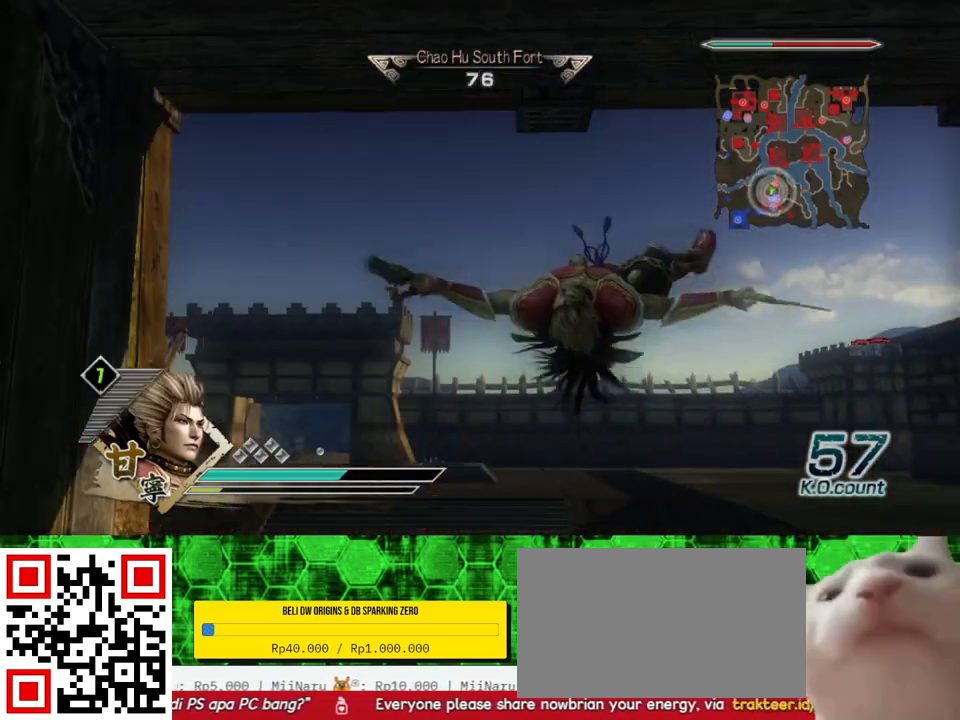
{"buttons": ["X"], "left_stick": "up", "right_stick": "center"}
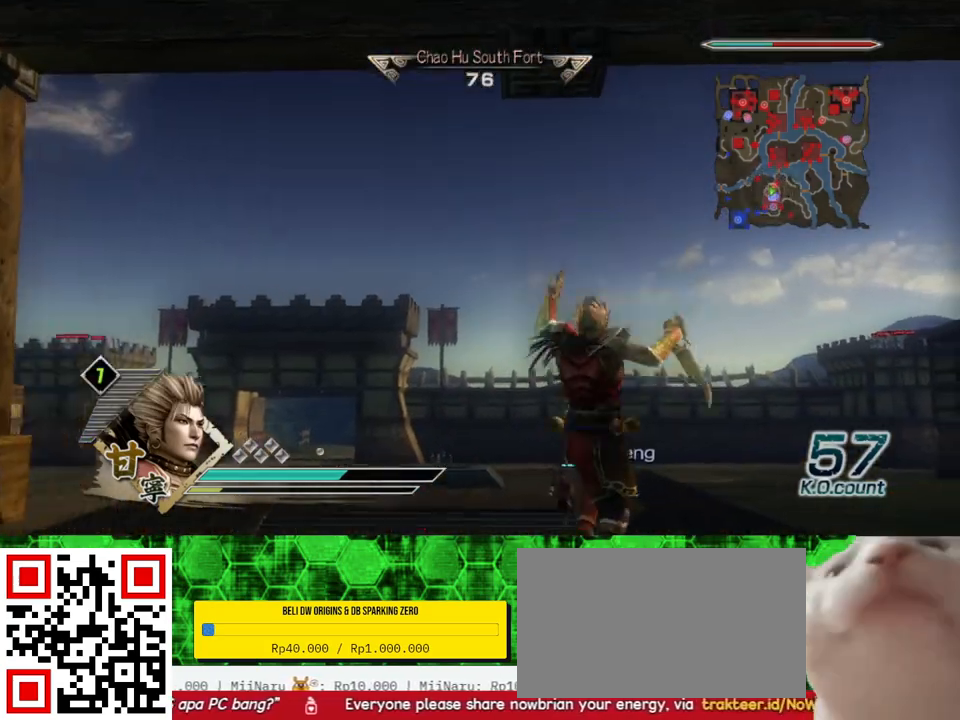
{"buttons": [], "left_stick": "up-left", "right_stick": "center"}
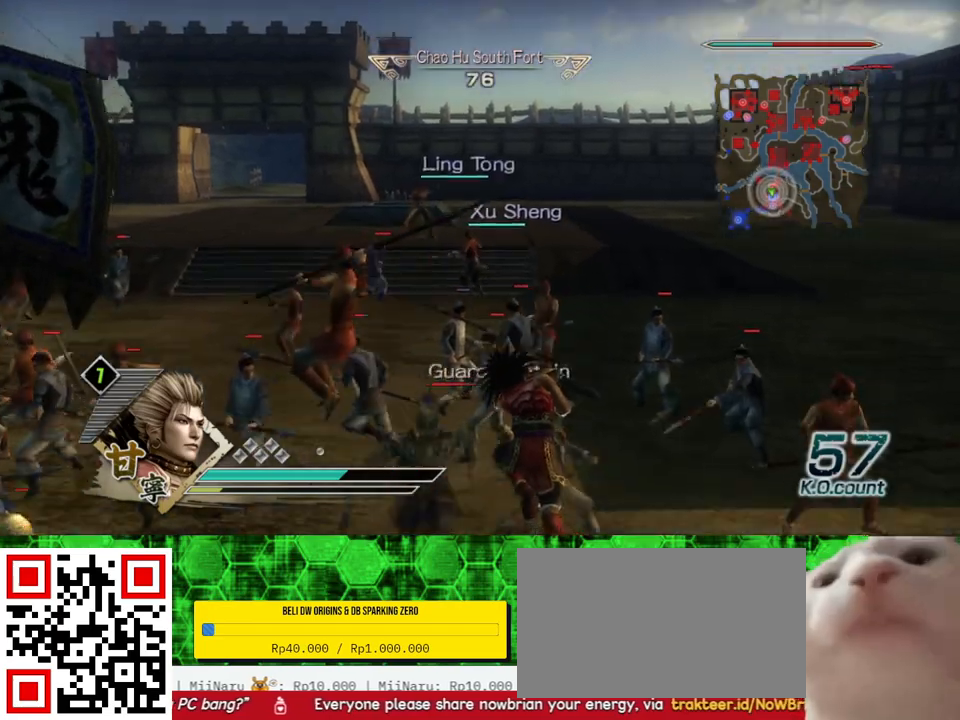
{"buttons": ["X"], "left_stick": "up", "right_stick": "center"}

****************************************

> [Required action]: The data above must be written out again without alteration, and the pictures in them must be excluded.

> [Answer to this task]:
{"buttons": ["X"], "left_stick": "up", "right_stick": "center"}
{"buttons": [], "left_stick": "up-left", "right_stick": "center"}
{"buttons": ["X"], "left_stick": "up", "right_stick": "center"}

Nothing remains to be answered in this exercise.